Propylene Glycol: Propylene glycol is generally considered safe by the FDA and is metabolized by the liver to lactic acid and pyruvate (normal metabolites). However, at high doses — particularly from intravenous pharmaceutical formulations — propylene glycol can accumulate and cause lactic acidosis, kidney toxicity, and CNS effects. These effects are seen in critically ill patients receiving high-dose PG-containing intravenous medications, not from food consumption. In children and people with impaired liver or kidney function, PG accumulation may occur at lower doses than in healthy adults. Animal studies have found reproductive and developmental effects at high doses. EFSA's 2018 re-evaluation found no concerns at typical food use levels but noted the EU limits PG use as a direct food additive, using it only as a carrier solvent for permitted additives.

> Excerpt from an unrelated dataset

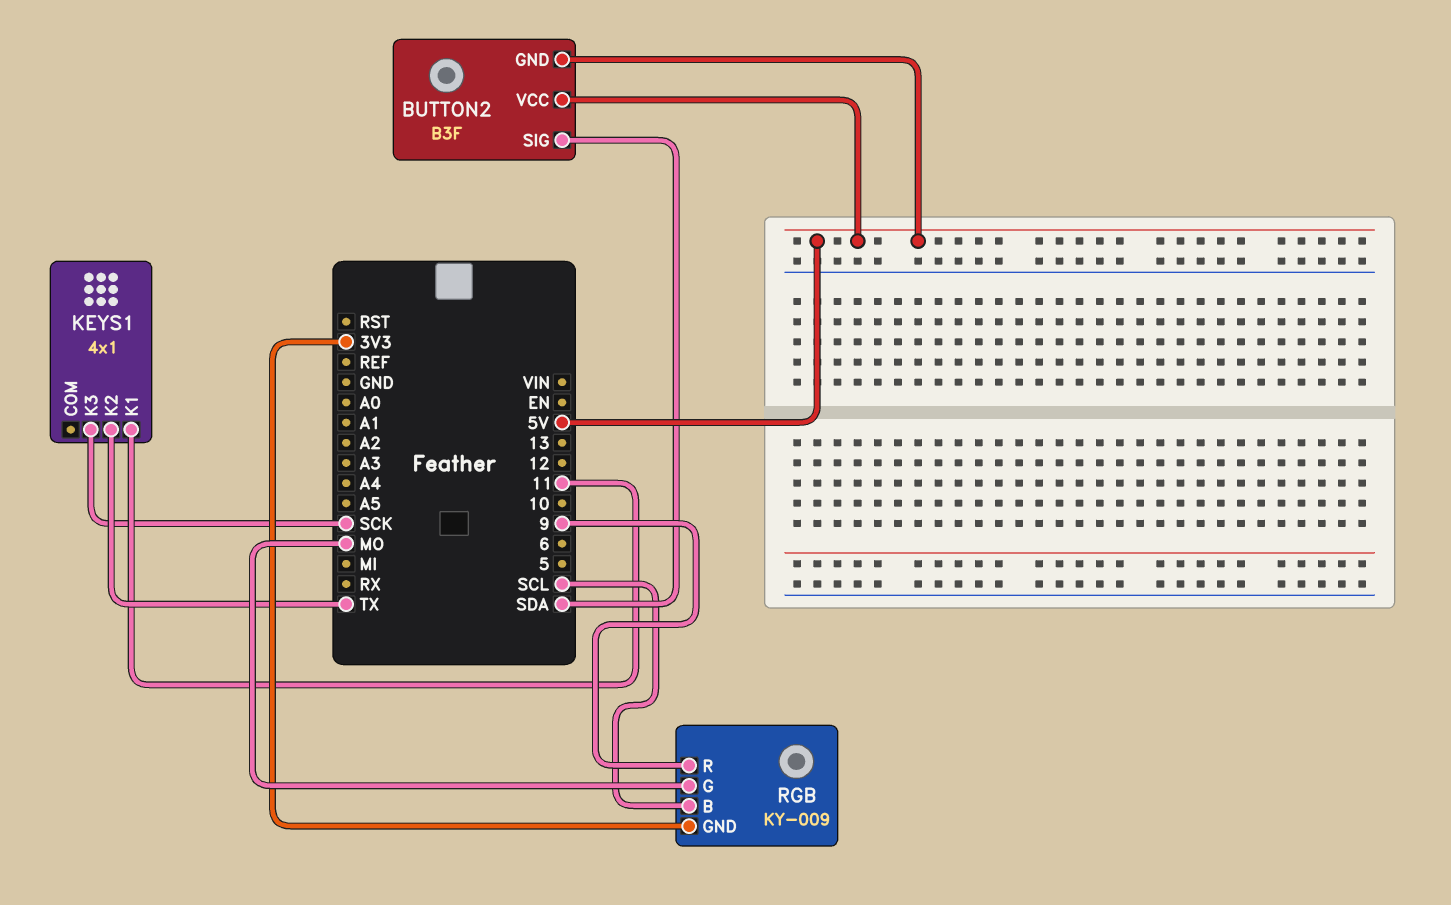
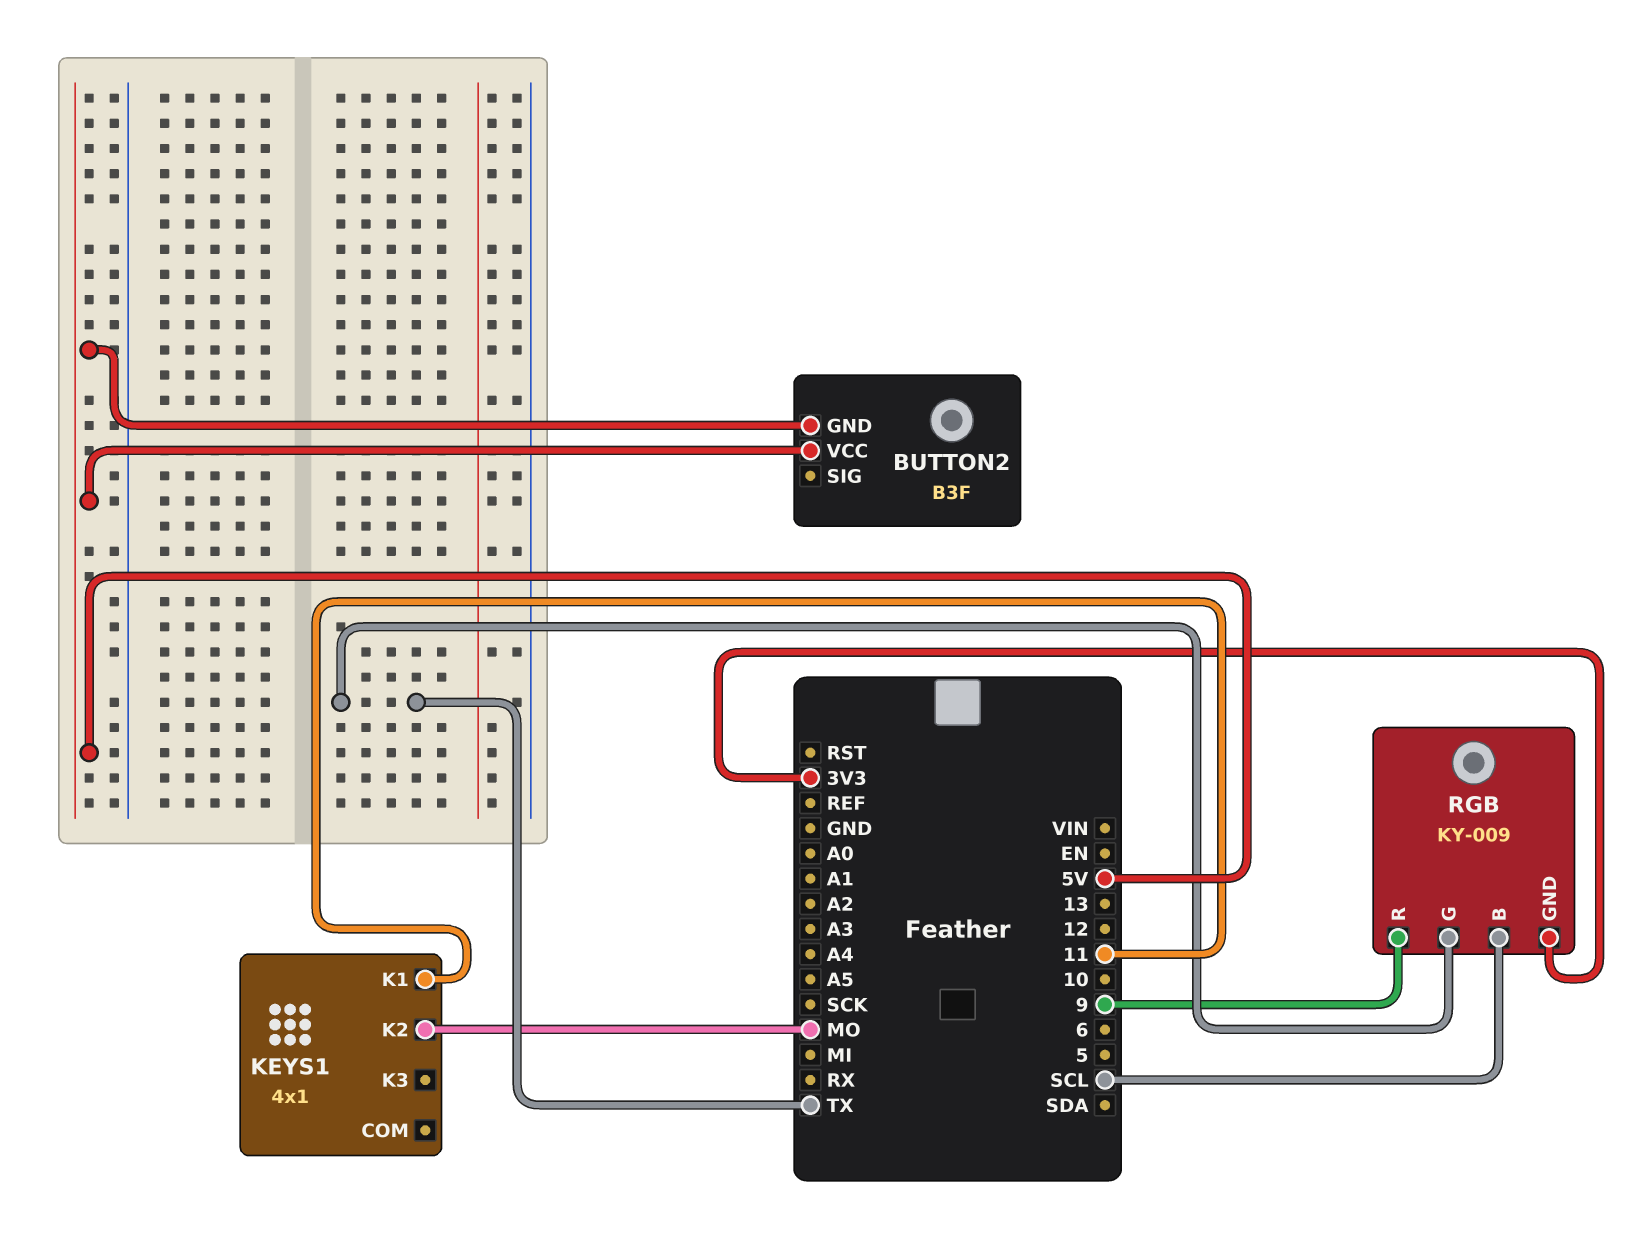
BUTTON2 pin SIG: SDA -> none
KEYS1 pin K2: TX -> MO
KEYS1 pin K3: SCK -> none
RGB pin G: MO -> TX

Red Dye 3: The FDA revoked Red Dye 3 authorization in January 2025, marking the first synthetic food dye ban by the FDA since Red Dye 2 in 1976. The revocation was triggered by the Delaney Clause, which mandates revocation of any food additive found to cause cancer in animals regardless of dose. The carcinogenicity data stems from studies showing that high doses of erythrosine caused thyroid follicular cell tumors in male rats. The mechanism is indirect: erythrosine suppresses thyroid-stimulating hormone (TSH) feedback by elevating thyroxine (T4) levels, causing chronic TSH suppression that promotes thyroid cell proliferation and ultimately tumor formation. This is a rat-specific mechanism related to their thyroxine-binding protein system, which differs from human biology. EFSA's 2011 comprehensive safety assessment concluded erythrosine was unlikely to be genotoxic at typical food use levels and set an ADI of 0.1 mg/kg body weight — one of the lowest for any food color. EFSA restricted EU use to cocktail cherries only (max 200 mg/kg). The high iodine content (58% by weight) raises concerns for thyroid-sensitive individuals. Excessive erythrosine intake could theoretically contribute to iodine overload and thyroid disruption, particularly in individuals with hyperthyroidism or Hashimoto's disease. The FDA had been aware of the rat thyroid tumor data since 1990 but delayed action for 35 years. Advocacy groups including CSPI petitioned for a ban since 1983. The January 2025 revocation finally addressed this long-standing regulatory gap.